◆ Exercise description ◆
Your answer should be the records below, written out exactly.

******************************

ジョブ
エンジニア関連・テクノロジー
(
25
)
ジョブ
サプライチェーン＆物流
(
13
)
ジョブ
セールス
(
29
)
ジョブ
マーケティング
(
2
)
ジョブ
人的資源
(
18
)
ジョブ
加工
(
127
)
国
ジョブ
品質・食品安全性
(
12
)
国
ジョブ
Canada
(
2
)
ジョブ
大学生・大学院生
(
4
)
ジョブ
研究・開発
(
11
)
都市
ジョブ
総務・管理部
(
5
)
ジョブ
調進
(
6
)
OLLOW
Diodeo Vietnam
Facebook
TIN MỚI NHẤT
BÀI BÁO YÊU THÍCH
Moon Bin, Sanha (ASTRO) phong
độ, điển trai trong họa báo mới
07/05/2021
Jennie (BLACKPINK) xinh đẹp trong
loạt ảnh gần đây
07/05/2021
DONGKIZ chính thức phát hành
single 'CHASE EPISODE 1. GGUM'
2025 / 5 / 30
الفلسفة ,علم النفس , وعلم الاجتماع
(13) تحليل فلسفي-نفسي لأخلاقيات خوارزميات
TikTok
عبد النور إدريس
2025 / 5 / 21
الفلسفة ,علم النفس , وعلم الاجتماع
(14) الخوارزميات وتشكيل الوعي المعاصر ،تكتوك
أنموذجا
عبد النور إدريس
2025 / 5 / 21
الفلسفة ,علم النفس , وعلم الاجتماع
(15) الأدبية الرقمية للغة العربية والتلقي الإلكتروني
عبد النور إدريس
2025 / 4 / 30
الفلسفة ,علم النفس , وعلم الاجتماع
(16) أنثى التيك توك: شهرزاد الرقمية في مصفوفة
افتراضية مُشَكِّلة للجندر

******************************

◆ Response area ◆
ジョブ
エンジニア関連・テクノロジー
(
25
)
ジョブ
サプライチェーン＆物流
(
13
)
ジョブ
セールス
(
29
)
ジョブ
マーケティング
(
2
)
ジョブ
人的資源
(
18
)
ジョブ
加工
(
127
)
国
ジョブ
品質・食品安全性
(
12
)
国
ジョブ
Canada
(
2
)
ジョブ
大学生・大学院生
(
4
)
ジョブ
研究・開発
(
11
)
都市
ジョブ
総務・管理部
(
5
)
ジョブ
調進
(
6
)
OLLOW
Diodeo Vietnam
Facebook
TIN MỚI NHẤT
BÀI BÁO YÊU THÍCH
Moon Bin, Sanha (ASTRO) phong
độ, điển trai trong họa báo mới
07/05/2021
Jennie (BLACKPINK) xinh đẹp trong
loạt ảnh gần đây
07/05/2021
DONGKIZ chính thức phát hành
single 'CHASE EPISODE 1. GGUM'
2025 / 5 / 30
الفلسفة ,علم النفس , وعلم الاجتماع
(13) تحليل فلسفي-نفسي لأخلاقيات خوارزميات
TikTok
عبد النور إدريس
2025 / 5 / 21
الفلسفة ,علم النفس , وعلم الاجتماع
(14) الخوارزميات وتشكيل الوعي المعاصر ،تكتوك
أنموذجا
عبد النور إدريس
2025 / 5 / 21
الفلسفة ,علم النفس , وعلم الاجتماع
(15) الأدبية الرقمية للغة العربية والتلقي الإلكتروني
عبد النور إدريس
2025 / 4 / 30
الفلسفة ,علم النفس , وعلم الاجتماع
(16) أنثى التيك توك: شهرزاد الرقمية في مصفوفة
افتراضية مُشَكِّلة للجندر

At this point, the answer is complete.